● Exercise goal: Apart from the pictures, every line below is to be set down exactly.

● Source material:
_____
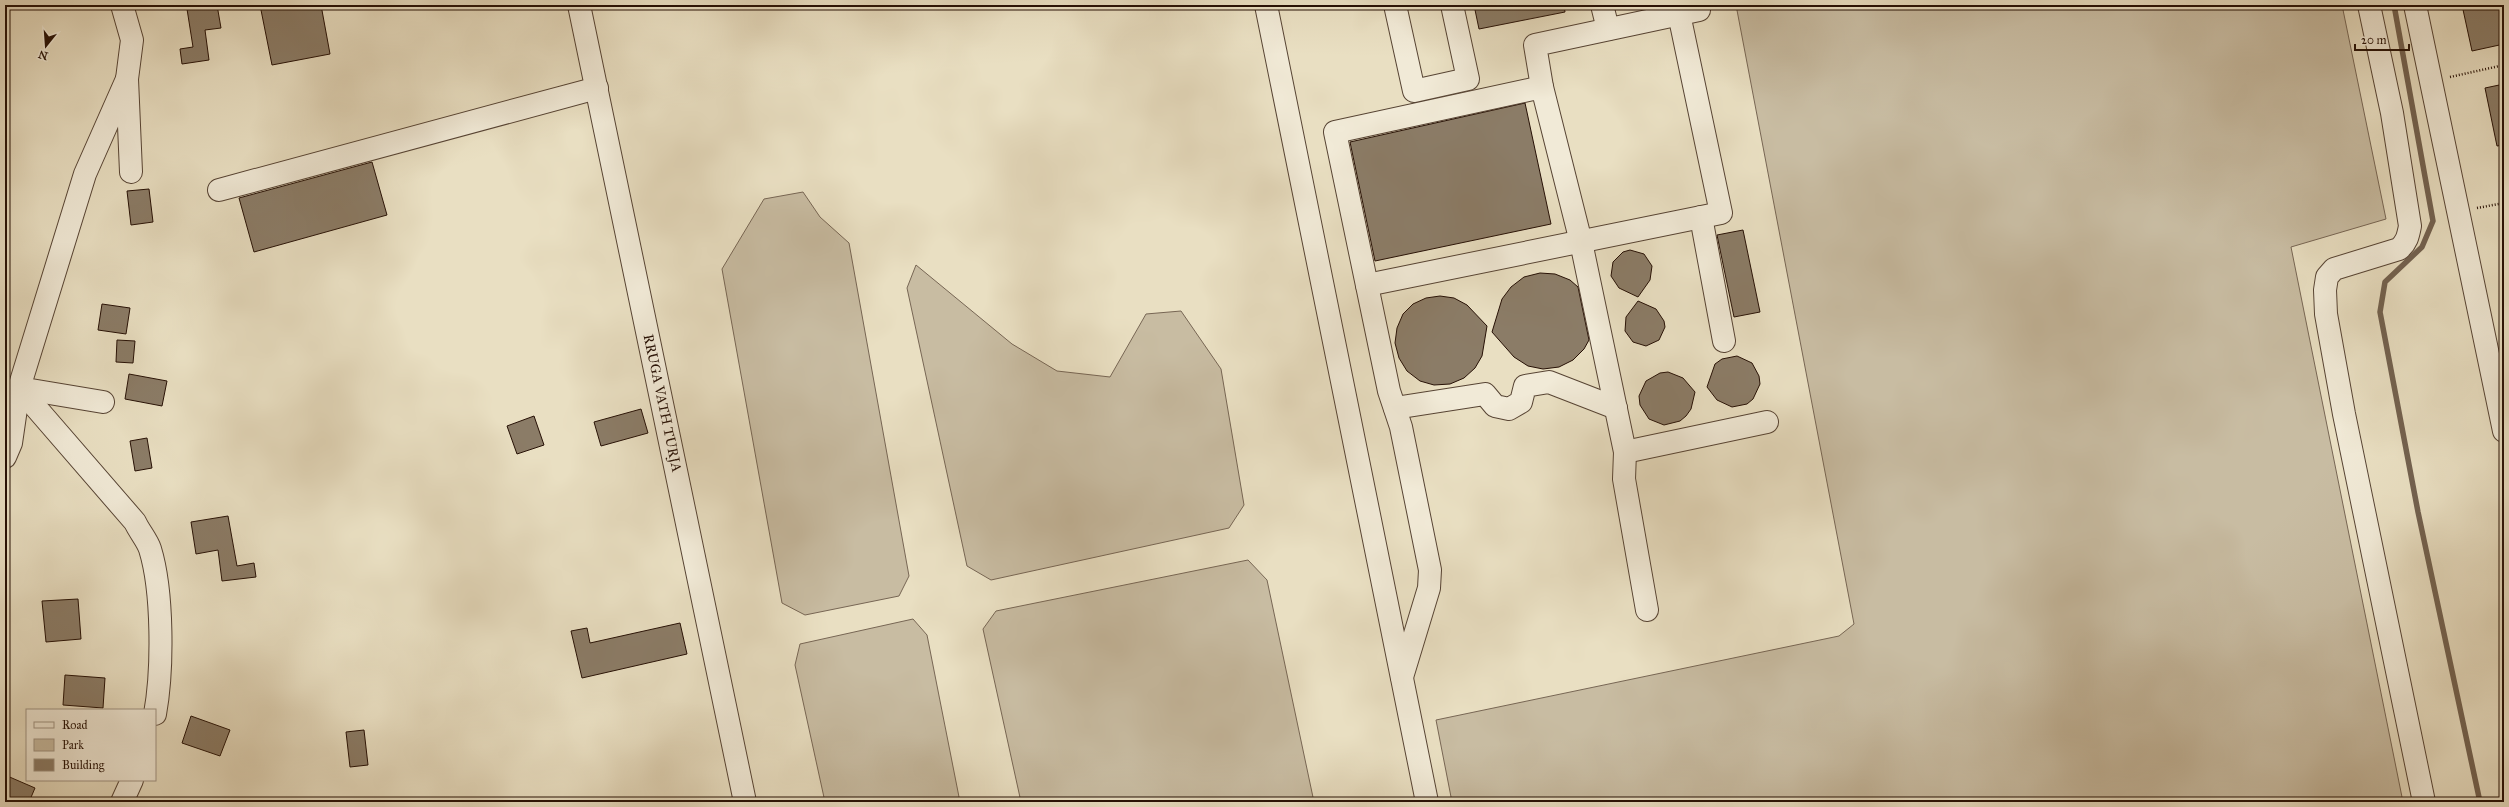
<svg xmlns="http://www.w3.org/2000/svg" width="2509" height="807" viewBox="0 0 2509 807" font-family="'IM FELL Great Primer',serif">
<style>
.green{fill:#c8bca2;stroke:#776654}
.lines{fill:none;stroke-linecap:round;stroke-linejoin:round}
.stream{stroke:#736250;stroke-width:5.5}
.building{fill:#8b7c67;stroke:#261005}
.minor-casing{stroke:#574434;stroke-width:24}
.path{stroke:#261005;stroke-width:2.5;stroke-dasharray:1 2;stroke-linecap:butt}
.minor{stroke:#f1ead7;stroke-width:22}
.labels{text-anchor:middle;stroke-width:4;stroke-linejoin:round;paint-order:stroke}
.street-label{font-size:14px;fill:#261005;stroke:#f1ead7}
</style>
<rect width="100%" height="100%" fill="#e9dfc2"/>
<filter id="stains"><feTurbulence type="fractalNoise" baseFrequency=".005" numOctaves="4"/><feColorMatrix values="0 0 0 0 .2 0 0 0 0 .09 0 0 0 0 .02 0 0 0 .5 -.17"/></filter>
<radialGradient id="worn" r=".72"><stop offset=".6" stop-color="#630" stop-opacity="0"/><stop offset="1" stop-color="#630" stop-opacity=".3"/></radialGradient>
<g class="green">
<path d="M1736,5H2342L2386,219L2291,247L2403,802H1452L1436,720L1839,636L1854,624Z"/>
<path d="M803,192L820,217L849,243L909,576L899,596L805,615L782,603L722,269L764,199Z"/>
<path d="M916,265L1012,344L1057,371L1110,377L1146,314L1181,311L1221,369L1244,505L1229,528L991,580L967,566L907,288Z"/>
<path d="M1248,560L1267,580L1314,802H1021L983,629L996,611Z"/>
<path d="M913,619L927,635L960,802H825L795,665L800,644Z"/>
</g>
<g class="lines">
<path class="stream" d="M2394,5L2433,221L2422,247L2385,282L2380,312L2418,512L2480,802"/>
</g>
<g class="building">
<path d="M217,5L221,28L205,30L209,60L182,64L180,49L193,47L187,9Z"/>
<path d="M260,5H321L330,54L272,65Z"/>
<path d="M1474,5H1564L1565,12L1479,29Z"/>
<path d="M2462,5H2504V44L2472,51Z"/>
<path d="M2504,84V145L2497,146L2485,88Z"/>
<path d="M1525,103L1551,224L1375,261L1350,142Z"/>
<path d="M372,162L387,215L254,252L239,198Z"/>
<path d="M149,189L153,222L131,225L127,191Z"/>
<path d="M1743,230L1760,312L1734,317L1717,235Z"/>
<path d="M1630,250L1644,254L1652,266L1650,280L1638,297L1619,288L1611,276L1613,262L1623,252Z"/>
<path d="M1540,273L1555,274L1570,280L1578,287L1589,340L1584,349L1573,360L1559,367L1543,369L1528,366L1514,357L1492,332L1502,299L1511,287L1524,277Z"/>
<path d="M1440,296L1454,298L1467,305L1487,326L1482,356L1475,368L1464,378L1450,384L1434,385L1420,381L1407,371L1399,358L1395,343L1397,328L1403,314L1413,304L1426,298Z"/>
<path d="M1638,301L1656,309L1664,321L1665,327L1659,340L1646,346L1633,342L1625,331L1626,317Z"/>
<path d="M102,304L130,308L126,334L98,330Z"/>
<path d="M117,340L135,341L133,363L116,362Z"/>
<path d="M1737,356L1752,363L1759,376L1760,384L1753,399L1747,404L1732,407L1717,400L1707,387L1715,364L1722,359Z"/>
<path d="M1668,372L1683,378L1695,392L1691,409L1686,416L1680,421L1664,425L1649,419L1640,405L1639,396L1646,381L1660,373Z"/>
<path d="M129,374L167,381L162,406L125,399Z"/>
<path d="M641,409L648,433L601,446L594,422Z"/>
<path d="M534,416L544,445L517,454L507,426Z"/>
<path d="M147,438L152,468L135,471L130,441Z"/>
<path d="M228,516L237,566L254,563L256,577L222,581L218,550L196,554L191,522Z"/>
<path d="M78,599L81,639L46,642L42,601Z"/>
<path d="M680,623L687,654L582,678L571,631L587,628L590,643Z"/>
<path d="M65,675L105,678L103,708L63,705Z"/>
<path d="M191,716L230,730L220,756L182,743Z"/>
<path d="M364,730L368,765L350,767L346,732Z"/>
<path d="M5,775L35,788L29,802H5Z"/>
</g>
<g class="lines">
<g class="minor-casing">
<g id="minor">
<path d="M122,5L132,40L127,79L131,172"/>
<path d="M579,5L745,802"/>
<path d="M1266,5L1427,802"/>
<path d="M1395,5L1414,91L1468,79L1452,5"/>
<path d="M1602,5L1608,29"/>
<path d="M2369,5L2392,113L2410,226C2408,236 2407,242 2399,249L2334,269L2327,277L2325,290L2326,314L2344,414L2424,802"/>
<path d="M2415,5L2504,431"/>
<path d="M1542,87L1535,45L1699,10"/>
<path d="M219,190L597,88"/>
<path d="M1701,217L1724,341"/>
<path d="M1367,285L1721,213L1679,14"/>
<path d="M19,388L135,522C139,531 147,540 150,549C163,591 163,670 155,714"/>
<path d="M19,388L103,402"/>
<path d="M1395,408L1485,394L1495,406L1509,409L1521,402L1525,386L1549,382L1616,408"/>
<path d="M1625,452L1767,422"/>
<path d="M5,457L11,443L19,388L85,174L127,79"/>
<path d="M1402,677L1429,588L1430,570L1401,427L1389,391L1335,132L1542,87L1581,242L1625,452L1624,479L1647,610"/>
<path d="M122,802L132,780"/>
</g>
</g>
<g class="path">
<path d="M2450,77L2504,65"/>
<path d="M2477,208L2504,203"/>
</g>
<use href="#minor" class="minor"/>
</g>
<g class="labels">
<g class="street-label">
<text transform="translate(663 403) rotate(78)" y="5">RRUGA VATH TURJA</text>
</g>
</g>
<rect width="2509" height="807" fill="none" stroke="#e9dfc2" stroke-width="20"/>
<rect x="6" y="6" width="2497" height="795" fill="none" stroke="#261005" stroke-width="2"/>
<rect x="10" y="10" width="2489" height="787" fill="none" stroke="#261005"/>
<rect x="26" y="709" width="130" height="72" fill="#f1ead7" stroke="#a09383"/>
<rect x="34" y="722" width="20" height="6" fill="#f1ead7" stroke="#a09383"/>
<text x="62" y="729" font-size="12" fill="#261005">Road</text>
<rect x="34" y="739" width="20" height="12" fill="#c8bca2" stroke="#a09383"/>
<text x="62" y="749" font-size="12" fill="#261005">Park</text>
<rect x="34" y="759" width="20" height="12" fill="#8b7c67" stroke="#a09383"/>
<text x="62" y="769" font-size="12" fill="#261005">Building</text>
<g transform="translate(46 46) rotate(197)" stroke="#f1ead7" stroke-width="3" paint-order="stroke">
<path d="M0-3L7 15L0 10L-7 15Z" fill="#261005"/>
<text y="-6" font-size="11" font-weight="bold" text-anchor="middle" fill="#261005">N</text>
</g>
<path d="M2355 44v6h54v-6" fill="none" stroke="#261005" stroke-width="2"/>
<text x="2361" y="44" font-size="12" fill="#261005" stroke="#f1ead7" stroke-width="3" paint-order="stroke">20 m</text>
<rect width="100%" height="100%" filter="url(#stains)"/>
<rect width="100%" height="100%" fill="url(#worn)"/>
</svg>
_____
● Exercise result:
<svg xmlns="http://www.w3.org/2000/svg" width="2509" height="807" viewBox="0 0 2509 807" font-family="'IM FELL Great Primer',serif">
<style>
.green{fill:#c8bca2;stroke:#776654}
.lines{fill:none;stroke-linecap:round;stroke-linejoin:round}
.stream{stroke:#736250;stroke-width:5.5}
.building{fill:#8b7c67;stroke:#261005}
.minor-casing{stroke:#574434;stroke-width:24}
.path{stroke:#261005;stroke-width:2.5;stroke-dasharray:1 2;stroke-linecap:butt}
.minor{stroke:#f1ead7;stroke-width:22}
.labels{text-anchor:middle;stroke-width:4;stroke-linejoin:round;paint-order:stroke}
.street-label{font-size:14px;fill:#261005;stroke:#f1ead7}
</style>
<rect width="100%" height="100%" fill="#e9dfc2"/>
<filter id="stains"><feTurbulence type="fractalNoise" baseFrequency=".005" numOctaves="4"/><feColorMatrix values="0 0 0 0 .2 0 0 0 0 .09 0 0 0 0 .02 0 0 0 .5 -.17"/></filter>
<radialGradient id="worn" r=".72"><stop offset=".6" stop-color="#630" stop-opacity="0"/><stop offset="1" stop-color="#630" stop-opacity=".3"/></radialGradient>
<g class="green">
<path d="M1736,5H2342L2386,219L2291,247L2403,802H1452L1436,720L1839,636L1854,624Z"/>
<path d="M803,192L820,217L849,243L909,576L899,596L805,615L782,603L722,269L764,199Z"/>
<path d="M916,265L1012,344L1057,371L1110,377L1146,314L1181,311L1221,369L1244,505L1229,528L991,580L967,566L907,288Z"/>
<path d="M1248,560L1267,580L1314,802H1021L983,629L996,611Z"/>
<path d="M913,619L927,635L960,802H825L795,665L800,644Z"/>
</g>
<g class="lines">
<path class="stream" d="M2394,5L2433,221L2422,247L2385,282L2380,312L2418,512L2480,802"/>
</g>
<g class="building">
<path d="M217,5L221,28L205,30L209,60L182,64L180,49L193,47L187,9Z"/>
<path d="M260,5H321L330,54L272,65Z"/>
<path d="M1474,5H1564L1565,12L1479,29Z"/>
<path d="M2462,5H2504V44L2472,51Z"/>
<path d="M2504,84V145L2497,146L2485,88Z"/>
<path d="M1525,103L1551,224L1375,261L1350,142Z"/>
<path d="M372,162L387,215L254,252L239,198Z"/>
<path d="M149,189L153,222L131,225L127,191Z"/>
<path d="M1743,230L1760,312L1734,317L1717,235Z"/>
<path d="M1630,250L1644,254L1652,266L1650,280L1638,297L1619,288L1611,276L1613,262L1623,252Z"/>
<path d="M1540,273L1555,274L1570,280L1578,287L1589,340L1584,349L1573,360L1559,367L1543,369L1528,366L1514,357L1492,332L1502,299L1511,287L1524,277Z"/>
<path d="M1440,296L1454,298L1467,305L1487,326L1482,356L1475,368L1464,378L1450,384L1434,385L1420,381L1407,371L1399,358L1395,343L1397,328L1403,314L1413,304L1426,298Z"/>
<path d="M1638,301L1656,309L1664,321L1665,327L1659,340L1646,346L1633,342L1625,331L1626,317Z"/>
<path d="M102,304L130,308L126,334L98,330Z"/>
<path d="M117,340L135,341L133,363L116,362Z"/>
<path d="M1737,356L1752,363L1759,376L1760,384L1753,399L1747,404L1732,407L1717,400L1707,387L1715,364L1722,359Z"/>
<path d="M1668,372L1683,378L1695,392L1691,409L1686,416L1680,421L1664,425L1649,419L1640,405L1639,396L1646,381L1660,373Z"/>
<path d="M129,374L167,381L162,406L125,399Z"/>
<path d="M641,409L648,433L601,446L594,422Z"/>
<path d="M534,416L544,445L517,454L507,426Z"/>
<path d="M147,438L152,468L135,471L130,441Z"/>
<path d="M228,516L237,566L254,563L256,577L222,581L218,550L196,554L191,522Z"/>
<path d="M78,599L81,639L46,642L42,601Z"/>
<path d="M680,623L687,654L582,678L571,631L587,628L590,643Z"/>
<path d="M65,675L105,678L103,708L63,705Z"/>
<path d="M191,716L230,730L220,756L182,743Z"/>
<path d="M364,730L368,765L350,767L346,732Z"/>
<path d="M5,775L35,788L29,802H5Z"/>
</g>
<g class="lines">
<g class="minor-casing">
<g id="minor">
<path d="M122,5L132,40L127,79L131,172"/>
<path d="M579,5L745,802"/>
<path d="M1266,5L1427,802"/>
<path d="M1395,5L1414,91L1468,79L1452,5"/>
<path d="M1602,5L1608,29"/>
<path d="M2369,5L2392,113L2410,226C2408,236 2407,242 2399,249L2334,269L2327,277L2325,290L2326,314L2344,414L2424,802"/>
<path d="M2415,5L2504,431"/>
<path d="M1542,87L1535,45L1699,10"/>
<path d="M219,190L597,88"/>
<path d="M1701,217L1724,341"/>
<path d="M1367,285L1721,213L1679,14"/>
<path d="M19,388L135,522C139,531 147,540 150,549C163,591 163,670 155,714"/>
<path d="M19,388L103,402"/>
<path d="M1395,408L1485,394L1495,406L1509,409L1521,402L1525,386L1549,382L1616,408"/>
<path d="M1625,452L1767,422"/>
<path d="M5,457L11,443L19,388L85,174L127,79"/>
<path d="M1402,677L1429,588L1430,570L1401,427L1389,391L1335,132L1542,87L1581,242L1625,452L1624,479L1647,610"/>
<path d="M122,802L132,780"/>
</g>
</g>
<g class="path">
<path d="M2450,77L2504,65"/>
<path d="M2477,208L2504,203"/>
</g>
<use href="#minor" class="minor"/>
</g>
<g class="labels">
<g class="street-label">
<text transform="translate(663 403) rotate(78)" y="5">RRUGA VATH TURJA</text>
</g>
</g>
<rect width="2509" height="807" fill="none" stroke="#e9dfc2" stroke-width="20"/>
<rect x="6" y="6" width="2497" height="795" fill="none" stroke="#261005" stroke-width="2"/>
<rect x="10" y="10" width="2489" height="787" fill="none" stroke="#261005"/>
<rect x="26" y="709" width="130" height="72" fill="#f1ead7" stroke="#a09383"/>
<rect x="34" y="722" width="20" height="6" fill="#f1ead7" stroke="#a09383"/>
<text x="62" y="729" font-size="12" fill="#261005">Road</text>
<rect x="34" y="739" width="20" height="12" fill="#c8bca2" stroke="#a09383"/>
<text x="62" y="749" font-size="12" fill="#261005">Park</text>
<rect x="34" y="759" width="20" height="12" fill="#8b7c67" stroke="#a09383"/>
<text x="62" y="769" font-size="12" fill="#261005">Building</text>
<g transform="translate(46 46) rotate(197)" stroke="#f1ead7" stroke-width="3" paint-order="stroke">
<path d="M0-3L7 15L0 10L-7 15Z" fill="#261005"/>
<text y="-6" font-size="11" font-weight="bold" text-anchor="middle" fill="#261005">N</text>
</g>
<path d="M2355 44v6h54v-6" fill="none" stroke="#261005" stroke-width="2"/>
<text x="2361" y="44" font-size="12" fill="#261005" stroke="#f1ead7" stroke-width="3" paint-order="stroke">20 m</text>
<rect width="100%" height="100%" filter="url(#stains)"/>
<rect width="100%" height="100%" fill="url(#worn)"/>
</svg>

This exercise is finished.